:: EXTRACT TO READ ::

+++

Two that I did great with are the Optimum Training system (OTS) Big Beyond Belief program (goes into ramps of increasing volume) then phases of increased frequency.  When I was in undergrad I got to the point where I was doing 2 a days 6 days per week! I wish I knew what I know now about about nutrition though...

Another one is the OTS Titan training system.  It uses a similar approach but has some cool features built in.  

I actually just signed up on John Meadow's express website.  I did a two year plan for $8/month.  For the amount of infomration on there, it is incredible.  I highly suggest you check it out.  You can buy 1 month for $10 as well.


----------



## Ed17447 (Mar 12, 2013)

I don't think theres an economical way to do this but testing your testosterone/cortisol ratio will determine whether or not your overtraining. If your cortisol is high and the ratio is low, then you are overtraining. too bad theres no home testing kits for this ( that I know of ).


----------



## chrisr116 (Mar 12, 2013)

Ed17447 said:


> I don't think theres an economical way to do this but testing your testosterone/cortisol ratio will determine whether or not your overtraining. If your cortisol is high and the ratio is low, then you are overtraining. too bad theres no home testing kits for this ( that I know of ).

+++

:: SOURCE DATA ::
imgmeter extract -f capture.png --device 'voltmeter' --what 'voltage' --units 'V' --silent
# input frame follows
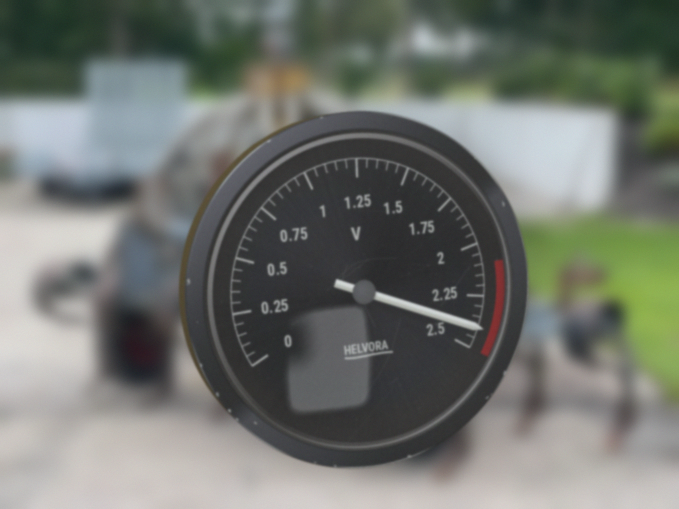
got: 2.4 V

+++

:: BRIEF A ::
In the training forum thread, put this sentence into Spanish: "It uses a similar approach but has some cool features built in."
:: BRIEF B ::
According to the training forum thread, what does a single month on John Meadow's express website cost?
:: BRIEF C ::
Carry on the training forum thread from the point where it stops.

:: ANSWER BOX A ::
Usa un enfoque similar, pero tiene algunas funciones geniales incorporadas.

:: ANSWER BOX B ::
$10.

:: ANSWER BOX C ::
Wouldn't that be cool as hell is there was a test for that?  I think I am starting to get a little too deep into the overreaching.  

My overtraining manifests itself in physical ways.  

Getting tendonitis in my elbows again.  I took it easy on back day and kept things at about 75% and cut out a couple of exercises, and am taking today off.  Tomorrow is shoulders, prob gonna take it ez on that too. I probably am due for a week off, but I'm not going to do that mid cycle.


----------



## chicken_hawk (Mar 13, 2013)

Remember, the key is to walk up to the edge and then back off...don't wait to fall off the cliff :sFun_hockey:

Hawk


----------



## chrisr116 (Mar 13, 2013)

chicken_hawk said:


> Remember, the key is to walk up to the edge and then back off...don't wait to fall off the cliff :sFun_hockey:
> 
> Hawk



Best damn way I have heard it described yet.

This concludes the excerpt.